HOME

Stern Logo Olympia 2010

Olympia: Anti-Doping-Experte: "Vollgepumpte Athleten"

Unterschiedliche Auffassungen: Anti-Doping-Experte Werner Franke hat in einem Interview starke Zweifel an der Effektivität der Konrollen bei Olympia geäußert. Der Vize-Präsident des IOC, Thomas Bach, zieht dagegen eine positive Bilanz.

Die olympischen Fahnder wähnen sich den Doping-Betrügern so dicht auf der Spur wie nie - Experte und Mahner Werner Franke meldet jedoch Zweifel an. "Wir waren noch nie so nahe an ihnen dran", sagte Thomas Bach, Vizepräsident des Internationalen Olympischen Komitees (IOC), am Ende der XXI. Olympischen Winterspiele in Vancouver, bei denen bisher kein Doping-Fall gemeldet wurde. Ob deshalb bei Olympia überhaupt nicht gedopt wird? Franke behauptet in einem Interview mit "Bild am Sonntag": "Diese Frage meinen Sie doch nicht im Ernst, oder? Viele Ausdauer-Athleten sind vollgepumpt bis oben hin."

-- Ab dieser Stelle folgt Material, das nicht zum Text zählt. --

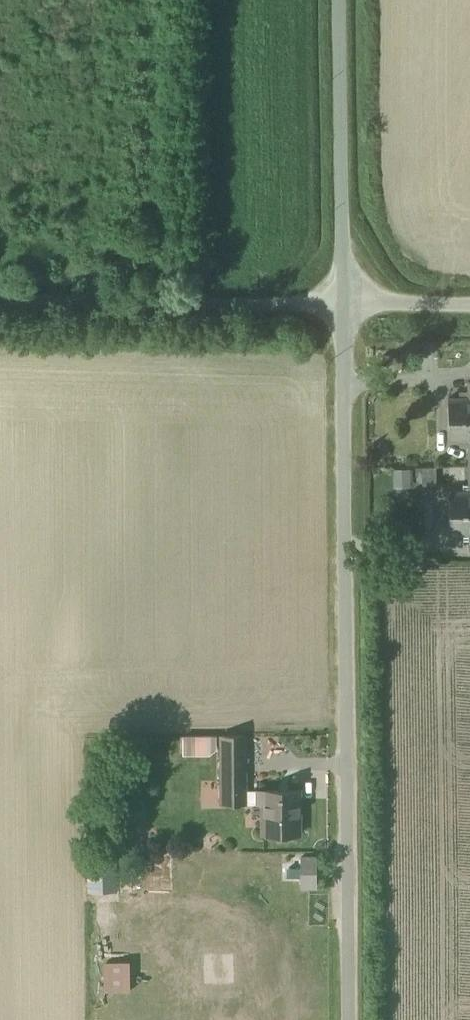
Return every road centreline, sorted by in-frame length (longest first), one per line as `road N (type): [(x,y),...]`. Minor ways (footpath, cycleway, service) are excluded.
road 1 (unclassified): [(349,1019),(344,310)]
road 2 (unclassified): [(344,310),(0,303)]
road 3 (unclassified): [(344,310),(340,0)]
road 4 (unclassified): [(469,308),(344,310)]

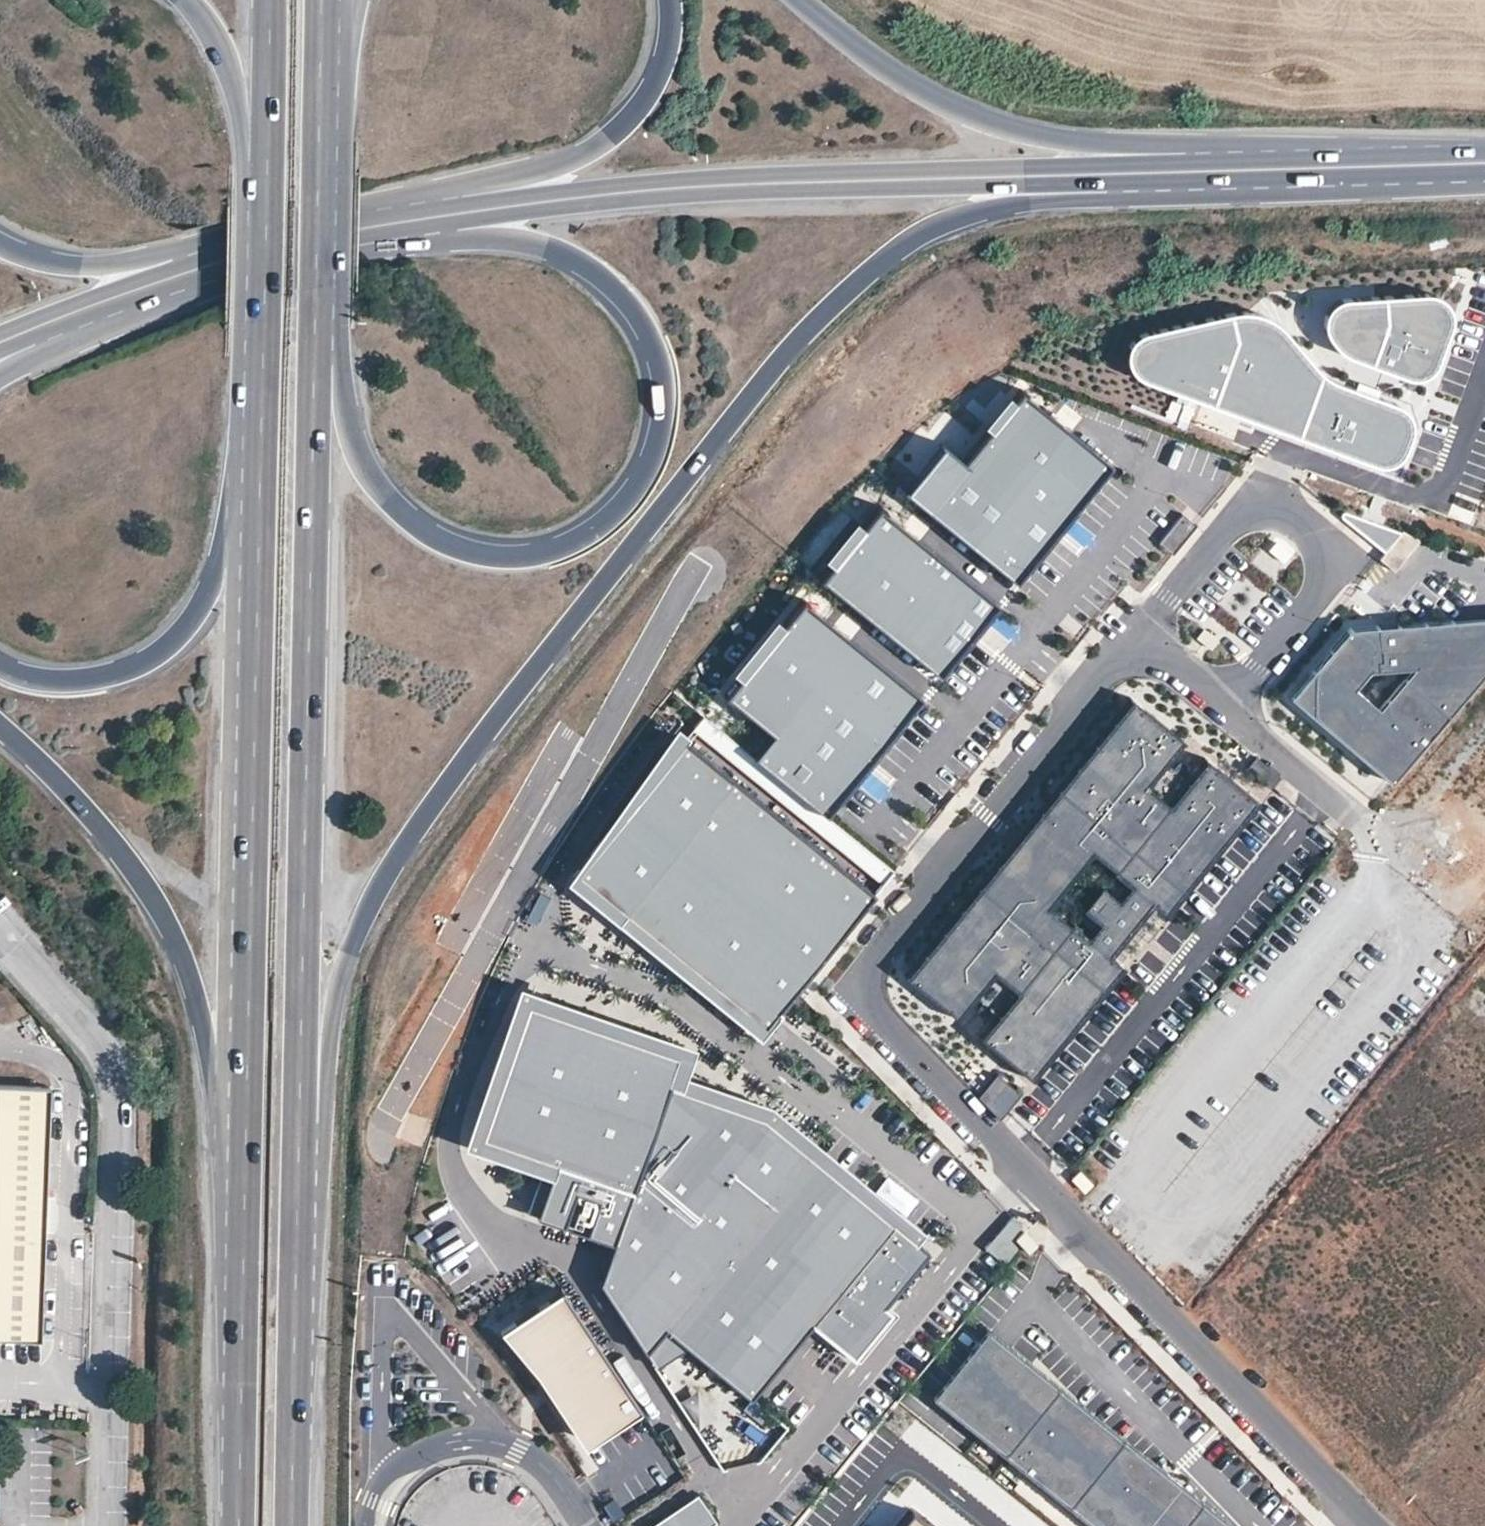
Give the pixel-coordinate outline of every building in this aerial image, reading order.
[(1356,359),(1412,381),(1421,380),(1430,377),(1438,367),(1449,340),(1454,321),(1449,305),(1439,299),(1430,297),(1352,301),(1335,309),(1330,315),(1326,323),(1326,329),(1333,342),(1341,350),(1356,359)] [(1148,385),(1384,468),(1395,469),(1404,465),(1410,456),(1418,436),(1415,424),(1409,416),(1401,409),(1349,389),(1322,373),(1303,356),(1284,333),(1275,326),(1263,321),(1242,321),(1221,325),(1191,331),(1142,345),(1135,349),(1133,357),(1132,366),(1137,376),(1148,385)] [(902,491),(1023,585),(1118,466),(1025,388),(967,461),(943,441),(902,491)] [(881,503),(821,576),(940,674),(1001,602),(881,503)] [(1177,555),(1194,524),(1180,517),(1163,547),(1177,555)] [(1398,575),(1423,544),(1406,531),(1382,562),(1398,575)] [(968,554),(960,565),(984,584),(993,573),(968,554)] [(806,598),(729,692),(774,729),(754,754),(826,812),(923,693),(806,598)] [(859,640),(869,628),(847,611),(837,622),(859,640)] [(1395,782),(1484,678),(1484,621),(1353,632),(1294,695),(1395,782)] [(1180,737),(1132,697),(909,969),(957,1009),(993,965),(1018,986),(981,1030),(1033,1072),(1124,961),(1107,947),(1149,896),(1163,908),(1254,798),(1204,757),(1169,800),(1144,780),(1180,737)] [(760,1032),(875,891),(678,729),(562,870),(760,1032)] [(673,1047),(514,992),(465,1134),(544,1161),(525,1216),(605,1244),(591,1283),(649,1371),(682,1349),(748,1402),(823,1311),(845,1329),(914,1245),(891,1226),(895,1220),(761,1110),(662,1076),(673,1047)] [(40,1336),(48,1080),(0,1078),(0,1335),(40,1336)] [(1096,1187),(1082,1172),(1073,1181),(1087,1195),(1096,1187)] [(1022,1222),(1011,1212),(985,1242),(1005,1259),(1017,1246),(1008,1238),(1022,1222)] [(1038,1243),(1024,1227),(1015,1235),(1030,1251),(1038,1243)] [(637,1397),(563,1285),(511,1319),(586,1431),(637,1397)] [(985,1333),(933,1402),(1097,1525),(1240,1525),(985,1333)] [(819,1335),(801,1350),(828,1379),(845,1364),(819,1335)] [(643,1525),(700,1525),(711,1518),(693,1492),(643,1525)] [(910,1512),(898,1525),(927,1525),(910,1512)]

Dagegen sieht Bach die Erhöhung der Doping-Kontrollen im Vergleich zu Turin 2006 um 70 Prozent auf mehr als 2000 Tests bei den Vancouver-Spielen als wirkungsvolle Abschreckung. "Für die Spiele kann man sagen, dass das Netz so eng war wie nie zuvor", sagte der deutsche Spitzenfunktionär. Außerdem würden die seit dem Blutdoping- Fall des Ski-Langläufers Johann Mühlegg bei den Winterspielen 2002 in Salt Lake City verfeinerten Zielkontrollen von Athleten bei Verdächtigungen immer erfolgreicher. "Ich bin ein Anhänger der Qualitäts-Theorie", meinte Bach. Zielkontrollen im Training seien "die Zukunft".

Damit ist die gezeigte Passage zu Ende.